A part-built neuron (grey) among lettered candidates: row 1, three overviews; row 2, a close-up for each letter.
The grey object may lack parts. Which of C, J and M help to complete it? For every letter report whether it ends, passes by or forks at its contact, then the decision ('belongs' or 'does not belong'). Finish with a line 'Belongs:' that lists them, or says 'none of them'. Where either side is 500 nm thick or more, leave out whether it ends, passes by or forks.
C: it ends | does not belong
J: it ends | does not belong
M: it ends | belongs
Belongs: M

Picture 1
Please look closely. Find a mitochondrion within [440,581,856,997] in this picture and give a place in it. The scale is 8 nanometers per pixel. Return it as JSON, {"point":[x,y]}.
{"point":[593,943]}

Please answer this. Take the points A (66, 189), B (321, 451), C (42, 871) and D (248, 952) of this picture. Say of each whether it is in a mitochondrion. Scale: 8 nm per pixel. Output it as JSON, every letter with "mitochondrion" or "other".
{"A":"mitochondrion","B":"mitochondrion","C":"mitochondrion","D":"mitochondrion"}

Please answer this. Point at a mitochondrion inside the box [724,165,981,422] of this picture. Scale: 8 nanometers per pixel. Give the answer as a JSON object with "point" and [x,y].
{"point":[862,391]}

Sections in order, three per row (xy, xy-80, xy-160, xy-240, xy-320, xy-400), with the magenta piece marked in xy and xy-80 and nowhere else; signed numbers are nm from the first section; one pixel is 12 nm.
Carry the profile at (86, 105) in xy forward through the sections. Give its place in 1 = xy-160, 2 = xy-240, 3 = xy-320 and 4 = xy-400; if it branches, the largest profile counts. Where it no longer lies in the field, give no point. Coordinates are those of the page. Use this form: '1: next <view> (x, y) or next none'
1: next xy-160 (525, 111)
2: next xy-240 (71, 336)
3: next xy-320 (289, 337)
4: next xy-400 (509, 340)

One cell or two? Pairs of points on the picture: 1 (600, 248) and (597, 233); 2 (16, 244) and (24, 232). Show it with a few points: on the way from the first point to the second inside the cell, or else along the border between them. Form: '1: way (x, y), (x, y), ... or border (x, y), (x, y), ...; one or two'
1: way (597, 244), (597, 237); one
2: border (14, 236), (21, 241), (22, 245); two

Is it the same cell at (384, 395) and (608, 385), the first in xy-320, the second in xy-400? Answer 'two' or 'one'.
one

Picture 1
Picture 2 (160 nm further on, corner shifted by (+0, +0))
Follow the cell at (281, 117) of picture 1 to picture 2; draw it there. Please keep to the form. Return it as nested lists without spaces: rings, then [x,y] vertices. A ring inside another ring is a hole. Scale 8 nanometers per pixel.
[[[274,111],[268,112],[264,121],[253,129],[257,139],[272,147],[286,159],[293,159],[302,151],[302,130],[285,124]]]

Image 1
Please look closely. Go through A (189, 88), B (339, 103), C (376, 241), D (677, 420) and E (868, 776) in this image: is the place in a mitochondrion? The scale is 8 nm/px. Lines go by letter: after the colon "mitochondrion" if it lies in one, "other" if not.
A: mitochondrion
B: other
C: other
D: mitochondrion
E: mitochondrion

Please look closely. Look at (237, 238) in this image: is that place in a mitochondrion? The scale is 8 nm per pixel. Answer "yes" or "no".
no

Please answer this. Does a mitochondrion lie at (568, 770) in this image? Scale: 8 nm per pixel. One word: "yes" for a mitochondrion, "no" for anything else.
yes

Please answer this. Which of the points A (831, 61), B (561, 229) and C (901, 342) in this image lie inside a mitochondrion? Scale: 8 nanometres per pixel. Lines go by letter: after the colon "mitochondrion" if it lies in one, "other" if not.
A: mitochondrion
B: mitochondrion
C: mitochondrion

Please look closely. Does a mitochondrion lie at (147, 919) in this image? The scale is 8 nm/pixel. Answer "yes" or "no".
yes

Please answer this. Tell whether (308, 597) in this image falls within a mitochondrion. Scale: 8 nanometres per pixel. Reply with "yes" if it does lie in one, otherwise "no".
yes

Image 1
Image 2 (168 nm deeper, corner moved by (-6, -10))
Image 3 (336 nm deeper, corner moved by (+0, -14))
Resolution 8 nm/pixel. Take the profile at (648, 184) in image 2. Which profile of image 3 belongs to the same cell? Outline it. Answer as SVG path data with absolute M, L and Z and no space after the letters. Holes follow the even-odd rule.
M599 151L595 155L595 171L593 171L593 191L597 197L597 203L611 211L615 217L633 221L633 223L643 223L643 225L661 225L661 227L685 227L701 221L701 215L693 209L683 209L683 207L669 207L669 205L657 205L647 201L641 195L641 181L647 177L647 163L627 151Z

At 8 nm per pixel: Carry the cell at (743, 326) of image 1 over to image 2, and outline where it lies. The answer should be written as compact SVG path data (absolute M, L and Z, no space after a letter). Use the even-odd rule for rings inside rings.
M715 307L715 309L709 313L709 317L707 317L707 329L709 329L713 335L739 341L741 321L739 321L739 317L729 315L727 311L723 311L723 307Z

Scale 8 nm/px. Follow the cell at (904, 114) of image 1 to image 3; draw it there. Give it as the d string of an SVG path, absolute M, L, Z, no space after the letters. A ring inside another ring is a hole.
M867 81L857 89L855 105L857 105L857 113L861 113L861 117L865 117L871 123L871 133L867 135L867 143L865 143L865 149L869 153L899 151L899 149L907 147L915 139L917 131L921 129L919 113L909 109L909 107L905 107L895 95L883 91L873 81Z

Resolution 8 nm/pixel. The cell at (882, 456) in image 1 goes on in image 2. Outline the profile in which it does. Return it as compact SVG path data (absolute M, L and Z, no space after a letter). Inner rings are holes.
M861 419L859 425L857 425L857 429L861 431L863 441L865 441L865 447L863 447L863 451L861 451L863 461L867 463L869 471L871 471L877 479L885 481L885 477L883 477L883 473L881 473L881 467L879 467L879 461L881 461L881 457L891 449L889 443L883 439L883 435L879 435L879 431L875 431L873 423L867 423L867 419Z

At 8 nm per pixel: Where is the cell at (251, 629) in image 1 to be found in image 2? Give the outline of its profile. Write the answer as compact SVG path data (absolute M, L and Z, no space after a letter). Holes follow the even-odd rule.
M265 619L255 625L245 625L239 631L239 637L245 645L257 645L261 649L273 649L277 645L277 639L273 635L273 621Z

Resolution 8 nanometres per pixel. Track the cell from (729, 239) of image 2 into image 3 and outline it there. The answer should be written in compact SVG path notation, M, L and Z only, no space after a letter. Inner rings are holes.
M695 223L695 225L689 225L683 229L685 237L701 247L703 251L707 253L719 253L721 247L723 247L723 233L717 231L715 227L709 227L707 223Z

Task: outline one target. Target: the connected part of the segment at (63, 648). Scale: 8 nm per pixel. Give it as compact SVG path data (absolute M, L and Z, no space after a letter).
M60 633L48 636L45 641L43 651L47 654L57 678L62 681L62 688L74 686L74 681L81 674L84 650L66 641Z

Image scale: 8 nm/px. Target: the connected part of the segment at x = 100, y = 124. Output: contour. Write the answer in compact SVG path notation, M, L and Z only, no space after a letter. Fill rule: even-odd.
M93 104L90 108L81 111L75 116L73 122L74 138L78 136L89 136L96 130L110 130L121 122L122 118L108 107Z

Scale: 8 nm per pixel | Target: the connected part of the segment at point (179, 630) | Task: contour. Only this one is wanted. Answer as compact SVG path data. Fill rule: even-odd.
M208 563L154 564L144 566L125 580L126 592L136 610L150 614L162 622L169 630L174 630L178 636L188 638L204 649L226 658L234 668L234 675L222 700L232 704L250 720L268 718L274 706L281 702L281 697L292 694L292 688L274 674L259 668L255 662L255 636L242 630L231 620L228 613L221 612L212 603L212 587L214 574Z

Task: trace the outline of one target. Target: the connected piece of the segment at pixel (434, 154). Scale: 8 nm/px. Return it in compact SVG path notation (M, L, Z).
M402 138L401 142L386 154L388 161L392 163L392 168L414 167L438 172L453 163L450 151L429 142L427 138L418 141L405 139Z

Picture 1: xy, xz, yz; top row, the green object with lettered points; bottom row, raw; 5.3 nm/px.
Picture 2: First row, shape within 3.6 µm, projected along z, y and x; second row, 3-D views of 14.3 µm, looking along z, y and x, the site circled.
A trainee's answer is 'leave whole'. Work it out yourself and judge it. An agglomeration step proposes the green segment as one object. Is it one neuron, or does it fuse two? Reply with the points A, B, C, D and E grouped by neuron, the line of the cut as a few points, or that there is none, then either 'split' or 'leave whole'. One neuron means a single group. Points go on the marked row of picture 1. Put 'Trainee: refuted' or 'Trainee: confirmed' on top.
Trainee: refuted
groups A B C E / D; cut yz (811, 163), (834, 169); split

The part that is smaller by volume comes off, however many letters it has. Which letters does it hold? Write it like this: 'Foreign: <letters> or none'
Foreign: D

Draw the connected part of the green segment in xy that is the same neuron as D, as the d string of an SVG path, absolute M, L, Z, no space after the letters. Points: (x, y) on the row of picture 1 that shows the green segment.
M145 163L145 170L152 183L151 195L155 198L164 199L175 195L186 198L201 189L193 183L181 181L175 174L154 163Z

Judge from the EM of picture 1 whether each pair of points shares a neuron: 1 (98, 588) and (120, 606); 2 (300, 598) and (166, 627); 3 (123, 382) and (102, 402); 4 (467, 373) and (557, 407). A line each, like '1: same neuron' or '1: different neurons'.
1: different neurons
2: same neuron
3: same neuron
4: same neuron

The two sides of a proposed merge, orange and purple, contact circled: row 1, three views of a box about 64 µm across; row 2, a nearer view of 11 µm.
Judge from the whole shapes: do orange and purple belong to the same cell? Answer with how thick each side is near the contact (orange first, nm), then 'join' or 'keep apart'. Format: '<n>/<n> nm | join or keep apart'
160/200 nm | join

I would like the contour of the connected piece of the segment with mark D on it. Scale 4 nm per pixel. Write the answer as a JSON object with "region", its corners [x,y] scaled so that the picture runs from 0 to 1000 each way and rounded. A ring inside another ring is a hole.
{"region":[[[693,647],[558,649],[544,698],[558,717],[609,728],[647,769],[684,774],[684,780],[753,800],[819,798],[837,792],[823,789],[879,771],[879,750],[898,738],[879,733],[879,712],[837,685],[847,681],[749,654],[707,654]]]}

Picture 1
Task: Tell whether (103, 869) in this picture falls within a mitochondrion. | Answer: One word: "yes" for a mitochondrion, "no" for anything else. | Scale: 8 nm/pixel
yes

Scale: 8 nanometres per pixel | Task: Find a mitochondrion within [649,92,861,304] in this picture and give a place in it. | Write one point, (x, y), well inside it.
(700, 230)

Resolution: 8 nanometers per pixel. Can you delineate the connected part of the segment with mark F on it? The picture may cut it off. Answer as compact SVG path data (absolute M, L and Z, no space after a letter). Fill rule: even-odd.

_ _ _

» **WORK TASK**: Answer with one number, namely how many lines in the records contain the string "three".

» **RESPONSE BOX**: 3